A robotic hand which can handle variously shaped parts even with a low DoF can be designed by the proposed method, and it is expected to contribute to realizing a versatile robotic assembly system.
In a versatile robotic assembly system, robots need to reorient target parts from the initially supplied orientations to another ones appropriate for assembly tasks. The most common conventional strategy to reorient parts with a simple two-fingered gripper often requires more than a single pick and place motion for avoiding interference of the gripper with the workbench and keeping the robots away from the joint limits.
In this research, we propose a novel reorientation strategy for a parallel gripper, and develop a planning method of efficient reorientation sequence using the strategy. In our proposed strategy, a target part is allowed to be released in its unstable orientation and topple toward a desired final stable orientation while the part is released only in its stable orientation in the conventional strategy.
This strategy makes it easy to avoid interference of the gripper with the workbench and joint limits of the robot, and thus the efficiency of reorientation of a target part is expected to be improved.
In the conventional robotic assembly system, robots play back motion taught by human operators. In the teaching process, fine adjustment of robots with actual parts aligned in fixed poses with parts feeders or jigs is required for achieving accurate grasping and assembling, and it is time-consuming. Also, customized grippers for each part shape are used, which heightens the cost of the system for dealing with various part shapes. These are drawbacks for realizing variable-mix, variable-volume production.
In this research, we aim to develop a macro-micro robotic system such that human's implicit knowledge/skill on assembly tasks can be transferred to the robot through direct teaching, and also parts in various shapes can be manipulated with a versatile robotic hand mentioned above.
The proposed robotic system is expected to achieve assembly tasks of parts in various shapes, reducing the teaching process and eliminating customized equipments.
* This is a collaborative research with Kobe University.
Stroke patients may have paralysis in some body parts. However, their motor function is expected to recover by early stage rehabilitation. One efficient method of stroke rehabilitation is that therapists move paralyzed body parts of the patients at the moment they try to move the parts voluntarily.

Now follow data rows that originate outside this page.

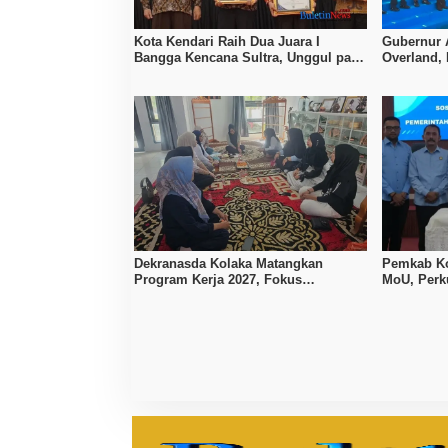
Kota Kendari Raih Dua Juara I
Gubernur 
Bangga Kencana Sultra, Unggul pada
Overland,
Pelayanan MOW dan Data Keluarga
Bombana, 
Dekranasda Kolaka Matangkan
Pemkab Ko
Program Kerja 2027, Fokus
MoU, Per
Tingkatkan Daya Saing Kerajinan
Lokal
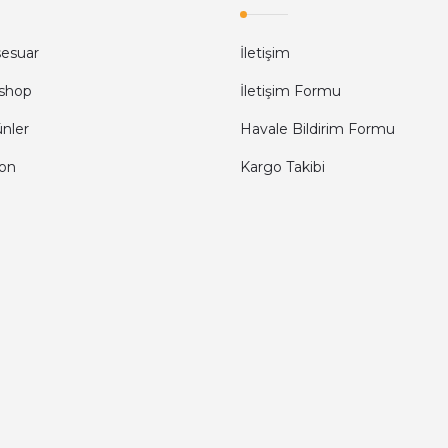
sesuar
İletişim
shop
İletişim Formu
ünler
Havale Bildirim Formu
fon
Kargo Takibi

In this research, we aim to develop a robotic system which can achieve such an efficient stroke rehabilitation for a paralyzed upper limb instead of a human therapist. Toward this goal, we propose (i) a brain-computer interface (BCI) method to detect the motion intention to try to move his/her upper limb, using their electroencephalogram (EEG), and (ii) a redundant drive method to realize proper compliant motion of the robot supporting the upper limb.
The integration of these two methods enables the robot to assist motion of the upper limb of the patient softly at the appropriate timing, and thus efficient rehabilitation is expected to be achieved.
* This is a collaborative research with Ritsumeikan University, University of Reading (UK), and University College London (UK).